Which lines in the records below hold the word "knee"? Copy each of them.

Data for processing:
===============
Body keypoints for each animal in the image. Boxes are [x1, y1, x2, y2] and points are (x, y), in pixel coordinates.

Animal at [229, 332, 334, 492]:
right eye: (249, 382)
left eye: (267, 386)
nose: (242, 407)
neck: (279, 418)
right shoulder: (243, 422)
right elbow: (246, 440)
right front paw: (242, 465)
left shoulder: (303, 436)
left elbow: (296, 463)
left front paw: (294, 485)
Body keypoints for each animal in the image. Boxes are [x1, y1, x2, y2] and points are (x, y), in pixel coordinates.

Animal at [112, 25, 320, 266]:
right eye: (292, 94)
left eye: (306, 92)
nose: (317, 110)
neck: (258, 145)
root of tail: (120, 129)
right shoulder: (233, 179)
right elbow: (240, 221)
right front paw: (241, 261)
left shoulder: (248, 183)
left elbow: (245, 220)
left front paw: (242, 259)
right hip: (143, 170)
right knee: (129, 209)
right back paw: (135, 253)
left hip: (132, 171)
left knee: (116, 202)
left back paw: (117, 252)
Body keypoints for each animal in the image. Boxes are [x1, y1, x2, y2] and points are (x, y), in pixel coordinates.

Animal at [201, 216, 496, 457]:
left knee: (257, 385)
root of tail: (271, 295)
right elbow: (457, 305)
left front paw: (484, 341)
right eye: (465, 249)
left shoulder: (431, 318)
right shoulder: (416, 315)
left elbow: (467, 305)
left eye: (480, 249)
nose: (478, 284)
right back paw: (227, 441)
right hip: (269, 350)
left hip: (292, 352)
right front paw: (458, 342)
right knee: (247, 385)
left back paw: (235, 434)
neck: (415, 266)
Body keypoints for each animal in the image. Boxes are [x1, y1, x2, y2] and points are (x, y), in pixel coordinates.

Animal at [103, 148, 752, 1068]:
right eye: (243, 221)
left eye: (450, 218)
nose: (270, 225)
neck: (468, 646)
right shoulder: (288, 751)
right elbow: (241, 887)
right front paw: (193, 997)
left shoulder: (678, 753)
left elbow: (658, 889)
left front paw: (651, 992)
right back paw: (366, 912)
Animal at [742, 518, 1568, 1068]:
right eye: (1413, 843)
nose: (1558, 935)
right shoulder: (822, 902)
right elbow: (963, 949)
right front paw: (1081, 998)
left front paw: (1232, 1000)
===============
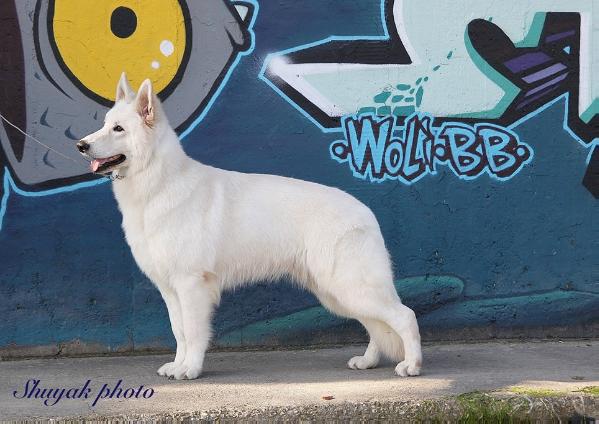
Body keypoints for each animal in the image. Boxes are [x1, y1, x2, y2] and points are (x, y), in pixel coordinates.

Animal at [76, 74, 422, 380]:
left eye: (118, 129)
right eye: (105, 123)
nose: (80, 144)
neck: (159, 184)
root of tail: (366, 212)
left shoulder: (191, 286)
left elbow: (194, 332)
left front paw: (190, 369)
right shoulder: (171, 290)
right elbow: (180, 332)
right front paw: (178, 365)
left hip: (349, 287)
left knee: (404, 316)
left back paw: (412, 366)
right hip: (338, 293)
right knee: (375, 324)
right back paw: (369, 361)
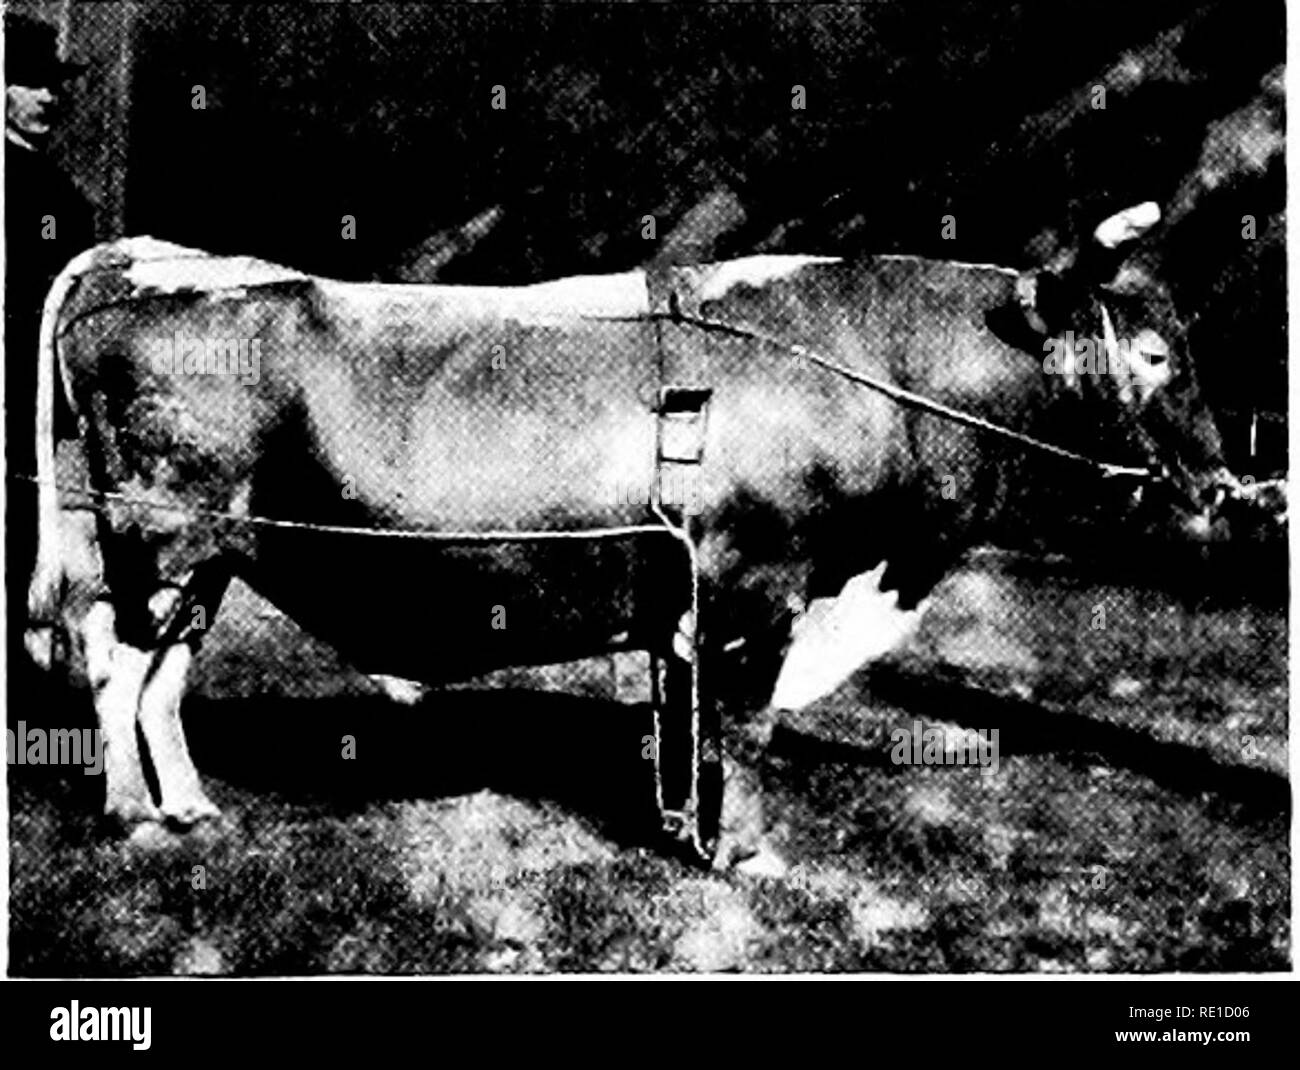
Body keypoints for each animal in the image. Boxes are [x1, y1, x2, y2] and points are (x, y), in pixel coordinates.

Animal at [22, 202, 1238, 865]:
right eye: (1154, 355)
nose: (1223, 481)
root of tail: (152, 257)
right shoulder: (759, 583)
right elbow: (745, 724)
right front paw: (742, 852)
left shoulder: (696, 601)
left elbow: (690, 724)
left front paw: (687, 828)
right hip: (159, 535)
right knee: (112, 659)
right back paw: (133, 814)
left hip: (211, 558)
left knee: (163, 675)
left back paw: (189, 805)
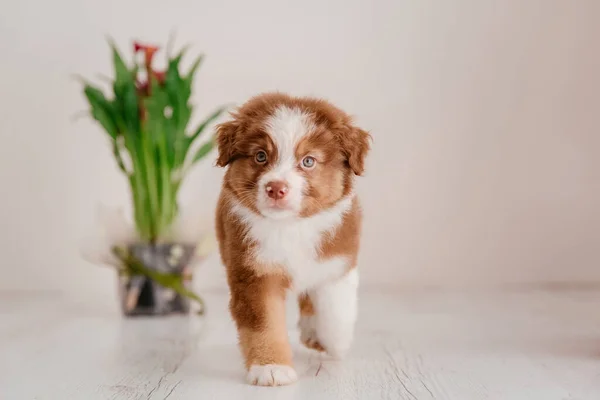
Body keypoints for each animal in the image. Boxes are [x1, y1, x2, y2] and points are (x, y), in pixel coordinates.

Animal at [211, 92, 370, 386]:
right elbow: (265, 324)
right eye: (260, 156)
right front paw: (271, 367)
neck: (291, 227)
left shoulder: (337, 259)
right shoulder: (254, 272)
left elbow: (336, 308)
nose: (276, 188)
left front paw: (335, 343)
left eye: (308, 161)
===============
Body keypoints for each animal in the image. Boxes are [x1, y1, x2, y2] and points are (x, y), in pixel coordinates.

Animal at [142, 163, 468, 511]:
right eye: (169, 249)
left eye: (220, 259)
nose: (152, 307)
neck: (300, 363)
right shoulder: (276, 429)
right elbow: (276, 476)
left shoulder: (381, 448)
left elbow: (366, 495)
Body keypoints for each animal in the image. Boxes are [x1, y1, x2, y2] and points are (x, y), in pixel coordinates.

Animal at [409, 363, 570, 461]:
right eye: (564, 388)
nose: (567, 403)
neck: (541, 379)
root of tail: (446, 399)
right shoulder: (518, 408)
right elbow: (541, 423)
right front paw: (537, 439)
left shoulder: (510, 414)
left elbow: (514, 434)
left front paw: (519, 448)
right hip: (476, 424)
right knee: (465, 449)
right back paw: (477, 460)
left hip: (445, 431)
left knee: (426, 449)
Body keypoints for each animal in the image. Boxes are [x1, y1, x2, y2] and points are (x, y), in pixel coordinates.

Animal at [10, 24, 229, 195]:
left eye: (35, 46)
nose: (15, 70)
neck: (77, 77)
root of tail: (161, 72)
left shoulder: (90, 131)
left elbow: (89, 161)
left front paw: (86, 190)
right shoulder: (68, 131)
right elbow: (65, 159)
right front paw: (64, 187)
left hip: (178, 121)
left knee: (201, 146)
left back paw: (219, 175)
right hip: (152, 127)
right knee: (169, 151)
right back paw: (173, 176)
===============
Output below:
right knee: (129, 209)
left knee: (116, 202)
left knee: (257, 385)
right knee: (247, 385)
left knee: (404, 316)
right knee: (375, 324)
right knee: (112, 659)
left knee: (163, 675)
right knee: (465, 449)
left knee: (426, 449)
left knee: (201, 146)
right knee: (169, 151)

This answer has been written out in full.